Schon 95 Mal hat Deutschland gegen Russland bzw. die ehemalige Sowjetunion gespielt. Und dennoch betreten beide Teams jetzt Neuland. Auch wenn es offiziell die A-Nationalmannschaften sind, die heute und morgen aufeinandertreffen, schicken beide Verbände einen Perspektivkader in die beiden Spiele.
Perspektivkader hin oder her: Alle 23 Spieler der russischen Mannschaft, sind Profis in der in Russland beheimateten Kontinentalen Hockey-Liga (KHL). In Deutschland ist die Lücke zwischen der U-20 und der A-Nationalmannschaft zu groß. So soll das Team, das „Top Team Sotschi“ heißt, also nach dem Austragungsort der nächsten Olympischen Winterspiele benannt ist, künftig diesen Unterschied verkleinern.
Beide Mannschaften treten im Prinzip mit einer "B-Auswahl" an, die sich hauptsächlich aus den Jahrgängen 1987 bis 1991 zusammensetzt und ebenfalls durch einige ältere Eckpfeiler ergänzt wird.

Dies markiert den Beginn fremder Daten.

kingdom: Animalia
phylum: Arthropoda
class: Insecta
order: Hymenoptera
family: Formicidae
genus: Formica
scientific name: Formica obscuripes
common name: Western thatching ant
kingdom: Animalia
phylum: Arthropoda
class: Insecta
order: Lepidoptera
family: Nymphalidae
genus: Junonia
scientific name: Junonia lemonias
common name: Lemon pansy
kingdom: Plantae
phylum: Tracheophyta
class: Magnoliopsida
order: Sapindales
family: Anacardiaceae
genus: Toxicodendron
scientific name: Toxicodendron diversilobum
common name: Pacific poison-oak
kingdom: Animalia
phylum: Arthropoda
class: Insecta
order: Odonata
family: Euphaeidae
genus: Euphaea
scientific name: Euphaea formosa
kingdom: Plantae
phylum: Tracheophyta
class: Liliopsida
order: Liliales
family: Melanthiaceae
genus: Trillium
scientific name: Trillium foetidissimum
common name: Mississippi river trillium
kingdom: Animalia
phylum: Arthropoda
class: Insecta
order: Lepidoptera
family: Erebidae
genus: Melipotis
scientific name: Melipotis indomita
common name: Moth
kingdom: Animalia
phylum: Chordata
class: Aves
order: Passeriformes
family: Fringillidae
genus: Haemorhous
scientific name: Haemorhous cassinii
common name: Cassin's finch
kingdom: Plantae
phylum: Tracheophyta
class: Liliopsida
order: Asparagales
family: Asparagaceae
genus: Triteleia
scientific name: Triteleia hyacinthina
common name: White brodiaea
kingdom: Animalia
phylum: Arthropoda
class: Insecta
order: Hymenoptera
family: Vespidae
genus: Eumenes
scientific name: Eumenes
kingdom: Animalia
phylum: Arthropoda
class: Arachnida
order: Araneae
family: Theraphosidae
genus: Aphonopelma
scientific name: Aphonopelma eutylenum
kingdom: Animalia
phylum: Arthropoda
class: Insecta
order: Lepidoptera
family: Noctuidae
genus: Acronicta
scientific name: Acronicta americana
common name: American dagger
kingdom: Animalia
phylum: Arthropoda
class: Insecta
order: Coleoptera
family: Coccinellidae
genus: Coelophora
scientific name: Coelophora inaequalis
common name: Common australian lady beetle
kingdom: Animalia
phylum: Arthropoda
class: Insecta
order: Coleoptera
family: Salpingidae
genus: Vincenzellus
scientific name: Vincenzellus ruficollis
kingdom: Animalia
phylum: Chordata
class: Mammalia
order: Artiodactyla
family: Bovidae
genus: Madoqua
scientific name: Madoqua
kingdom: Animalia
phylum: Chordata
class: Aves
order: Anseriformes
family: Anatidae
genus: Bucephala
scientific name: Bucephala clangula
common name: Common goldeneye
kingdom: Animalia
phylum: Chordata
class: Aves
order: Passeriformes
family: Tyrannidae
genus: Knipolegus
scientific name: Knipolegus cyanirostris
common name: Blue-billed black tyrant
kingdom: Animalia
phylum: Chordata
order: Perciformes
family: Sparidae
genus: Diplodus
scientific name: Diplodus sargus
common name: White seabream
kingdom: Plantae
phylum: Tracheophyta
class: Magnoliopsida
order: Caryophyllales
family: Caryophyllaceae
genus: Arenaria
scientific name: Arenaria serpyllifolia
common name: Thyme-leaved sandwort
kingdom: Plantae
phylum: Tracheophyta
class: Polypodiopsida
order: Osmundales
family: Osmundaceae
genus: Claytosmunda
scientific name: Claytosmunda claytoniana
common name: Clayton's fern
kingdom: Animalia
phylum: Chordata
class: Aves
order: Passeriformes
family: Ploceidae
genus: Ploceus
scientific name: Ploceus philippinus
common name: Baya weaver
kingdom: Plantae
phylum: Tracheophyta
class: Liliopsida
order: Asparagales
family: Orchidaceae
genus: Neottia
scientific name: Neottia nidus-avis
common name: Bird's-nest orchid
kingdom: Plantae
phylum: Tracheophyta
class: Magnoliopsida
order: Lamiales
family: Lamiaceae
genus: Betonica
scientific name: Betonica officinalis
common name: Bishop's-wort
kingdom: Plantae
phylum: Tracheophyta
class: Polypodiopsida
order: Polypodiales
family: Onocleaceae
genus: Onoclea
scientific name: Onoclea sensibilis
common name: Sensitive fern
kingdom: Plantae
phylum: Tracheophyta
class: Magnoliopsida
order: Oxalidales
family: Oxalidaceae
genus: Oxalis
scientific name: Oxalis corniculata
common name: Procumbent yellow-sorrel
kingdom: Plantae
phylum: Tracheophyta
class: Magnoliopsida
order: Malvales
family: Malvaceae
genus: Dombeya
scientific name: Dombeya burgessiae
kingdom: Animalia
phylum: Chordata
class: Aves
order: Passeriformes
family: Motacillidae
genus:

Bekanntester Spieler auf russischer Seite ist Nikolai Scherdew, der Russland auch bereits bei einer WM vertrat.
Unter Leitung des neuen Eishockey-Bundestrainers, dem Schweizer Jakob Kölliker, muss sich Deutschland allerdings noch für Olympia qualifizieren. Um 2014 sicher dabei zu sein, müsste Deutschland nach der WM im Mai 2012 mindestens Weltranglisten-Neunter sein. Derzeit liegt die Auswahl auf Rang acht. Der nächste Auftritt des eigentlichen A-Kaders steht erst im Februar wieder beim Belarus Cup in Weißrussland auf dem Programm.